We knew we would still accept, love, raise, and provide the best possible life for a child with any of these conditions, but I agree that knowledge is power. I can be better prepared to treat these issues if I know about them ahead of time and can do my own research, interview pediatricians who deal with these issues, and line up additional care should the need arise.
That said, these tests are optional and are in no way required. Whether or not to test for certain conditions is a decision to be made between a mother, her partner, and her doctor.
Post # 10
@crayfish: for some reason its not letting me type the rest of my message to you lol i’m trying to say I agree with you completely!!! 😀
Post # 11
First off, Congrats on your pregnancy!!!
I think it’s fine if you don’t want to be tested. Several things we were tested for were spectrum disorders, where there’s not way to know to what degree the baby would be affected anyway. We only got tested because I work with kids and adults with developmental disabilities, and I wanted time to be prepared and organize the supports (health care, social, PT/OT) that I would need to provide optimal care to our child should a disorder be found.
It just depends on your comfort level and personal wishes!
Post # 12
Since the initial round of screenings is no more invasive than a regular blood draw, I will when pregnant have them. Just because it won’t change if I have the baby or not doesn’t mean it won’t change other things like putting away more money for expected therapy costs and finding people and organization to provide early intervention ans support. And just knowing to be mentally and emotionally prepared is a big thing to me.
Post # 13
@Cwoodward: We declined. I’ve read alot of false positives occuring with the blood tests & having unnecessary worry wasn’t something that we wanted. Also, the risks associated with amniocentesis were not ones we were okay with accepting either. We knew that many physical issues, if any are there, can be found at the anatomy scan & if there was something that needed to be addresses immediately upon birth we would find out then. Of course not all things would be seen in a scan but that was enough for us.
Post # 14
@crayfish: This is the same reason why I went through with the testing.
Post # 15
@Cwoodward: I opted for genetic testing not because I’d consider aborting, but because it’s important for the baby’s health to be as prepared as possible.

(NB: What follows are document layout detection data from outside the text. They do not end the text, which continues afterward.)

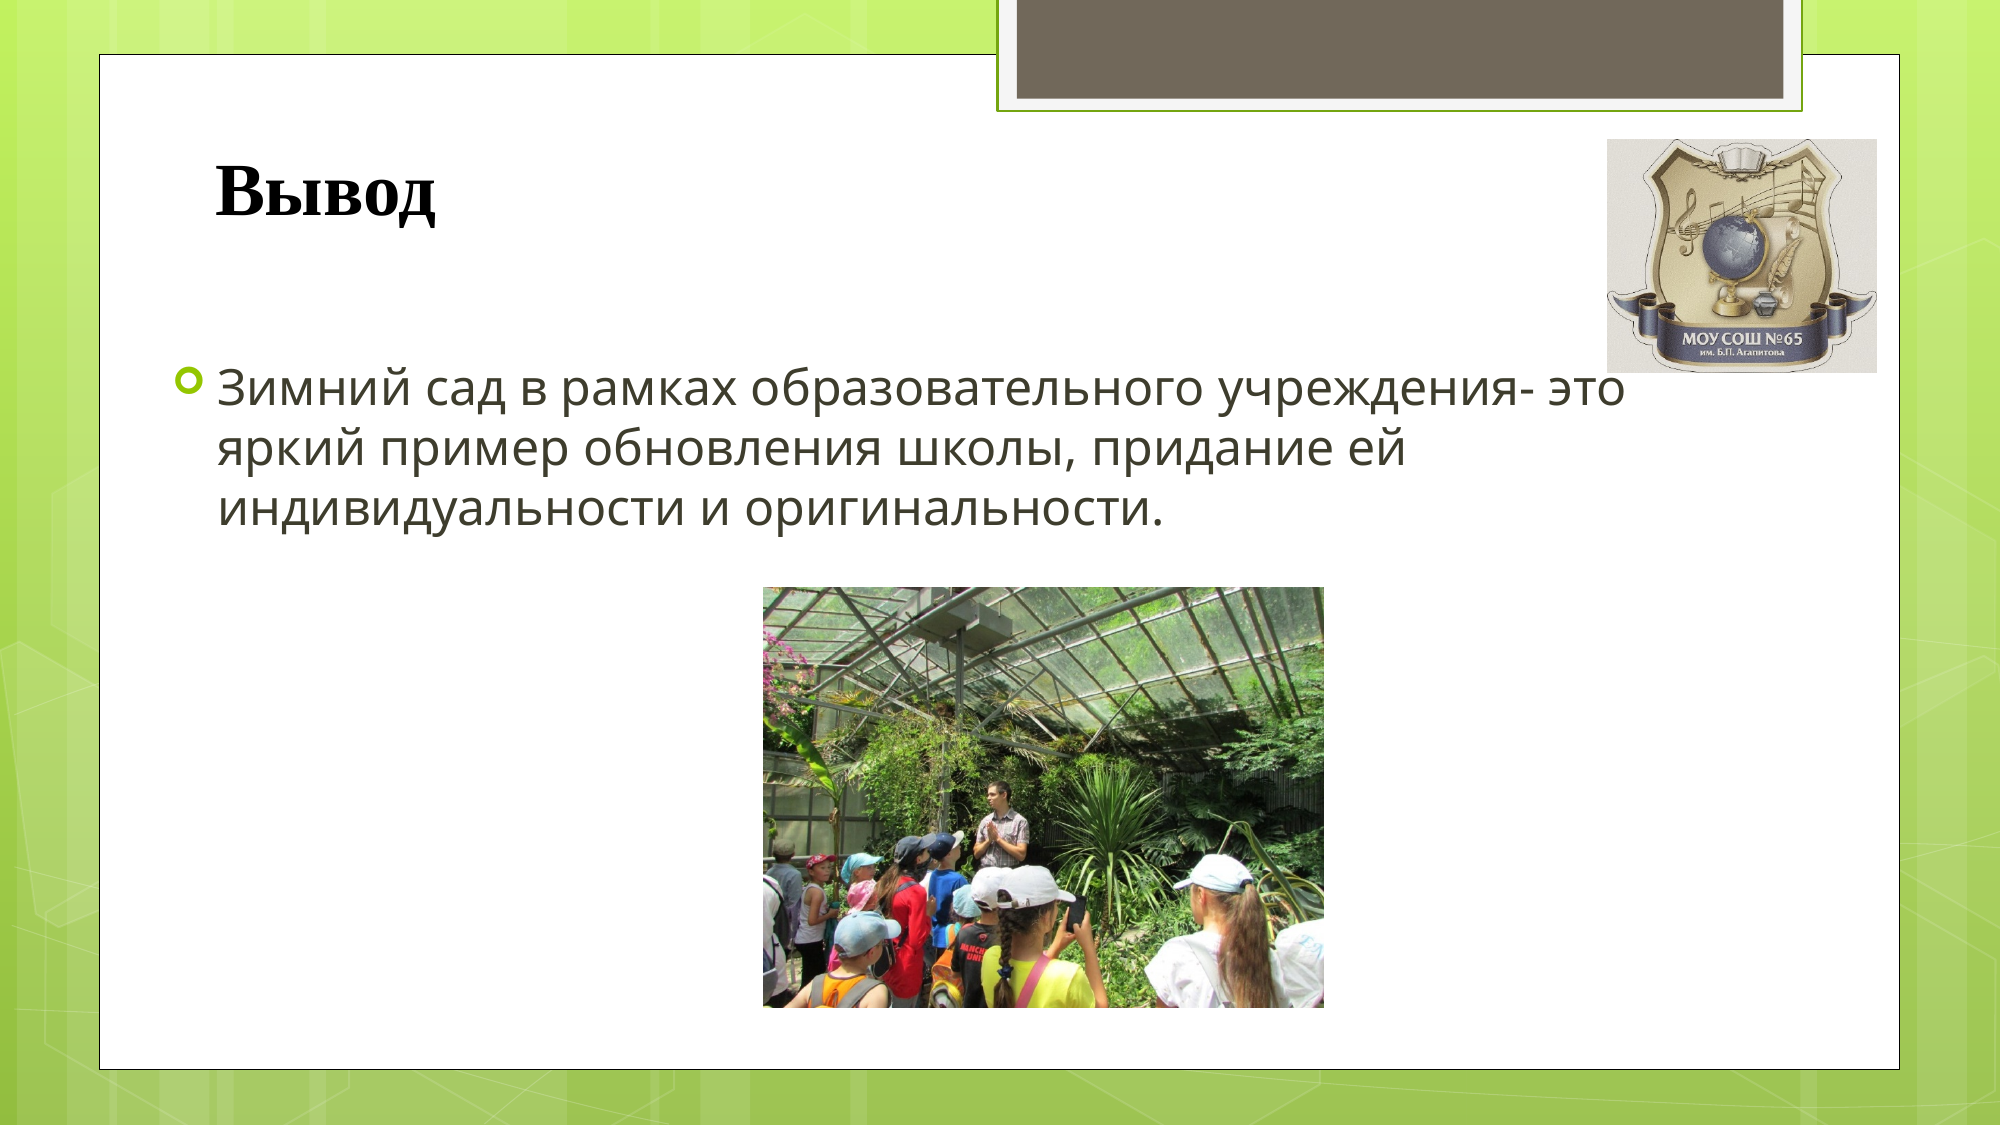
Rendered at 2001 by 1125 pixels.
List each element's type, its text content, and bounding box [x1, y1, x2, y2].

picture [1607, 139, 1877, 374]
title Вывод [200, 0, 1850, 238]
picture [762, 587, 1324, 1008]
list Зимний сад в рамках образовательного учреждения- это яркий пример обновления школы, придание ей индивидуальности и оригинальности. [145, 347, 1685, 1008]
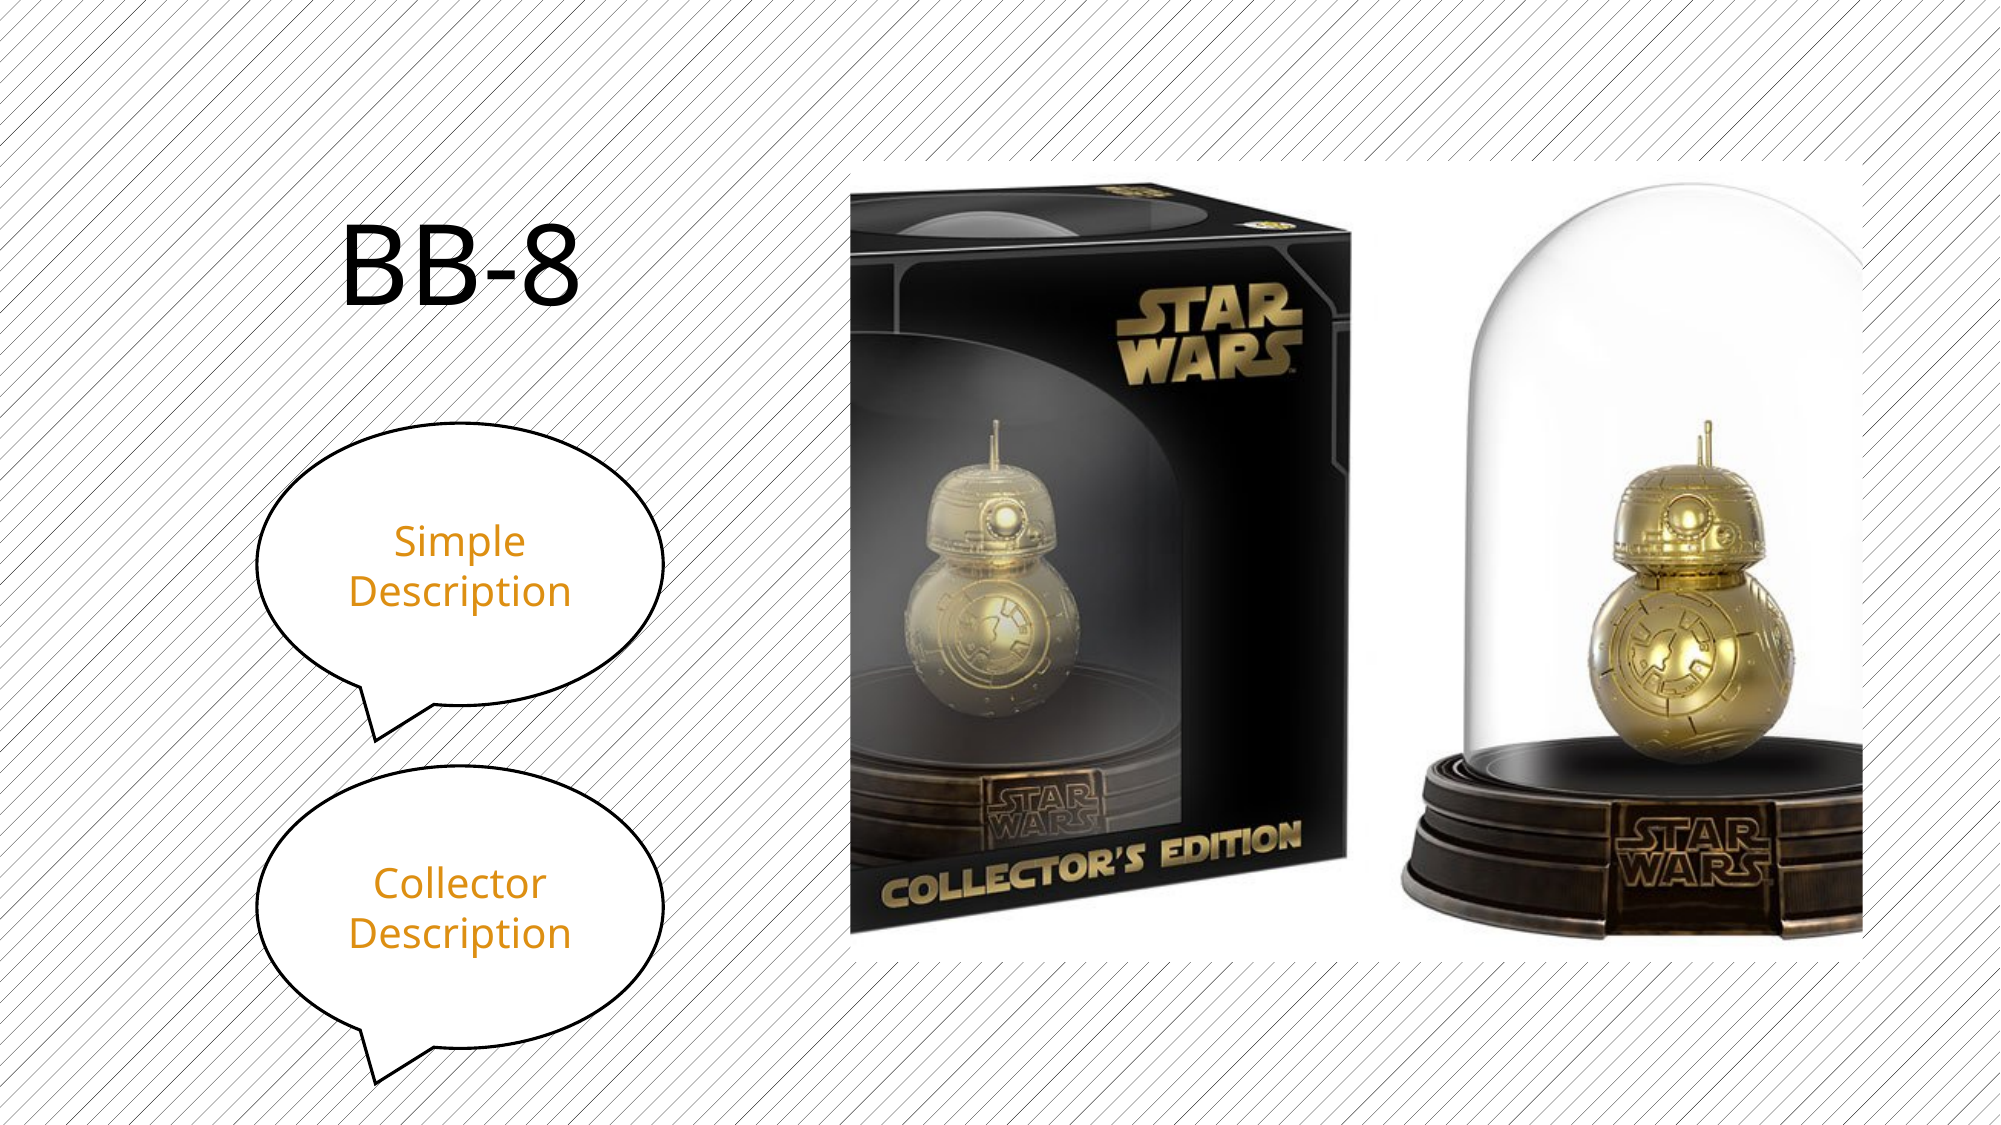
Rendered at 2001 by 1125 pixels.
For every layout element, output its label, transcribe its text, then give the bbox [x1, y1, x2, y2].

Let me give you an example: my sister gave birth to a baby boy with Down Syndrome a few years ago. The genetic testing they did revealed that he had DS, which prompted them to do further testing, because DS is known to be associated with other problems. They disccovered that my nephew had a hole in his heart and that he might need open-heart surgery shortly after birth, and that the doctors would need special equipment etc. in the delivery room. So there was never any question of aborting him, but knowing that he had this heart issue meant that his life could be saved.
Post # 16
@Cwoodward: I was convinced that I wouldn’t want to go ahead with genetic testing before I got a BFP. Once I got my BFP my DH and I started talking more serioulsy about it and decided that we will go ahead with it. Our reason for testing is that we would want to know ahead of time if baby has downs or another genetic disorder. My DH & I want to be as emotionally and financially prepared for it as possible. Whether it means moving closer to family, DH getting a new job with better health insurance.a lot of factors that we didn’t think about before.
My NT scan is at the end of this mnonth and I get nervous thinking about it, sometimes I still think about backing out of it, but then DH reassures me that its the right thing to do for us.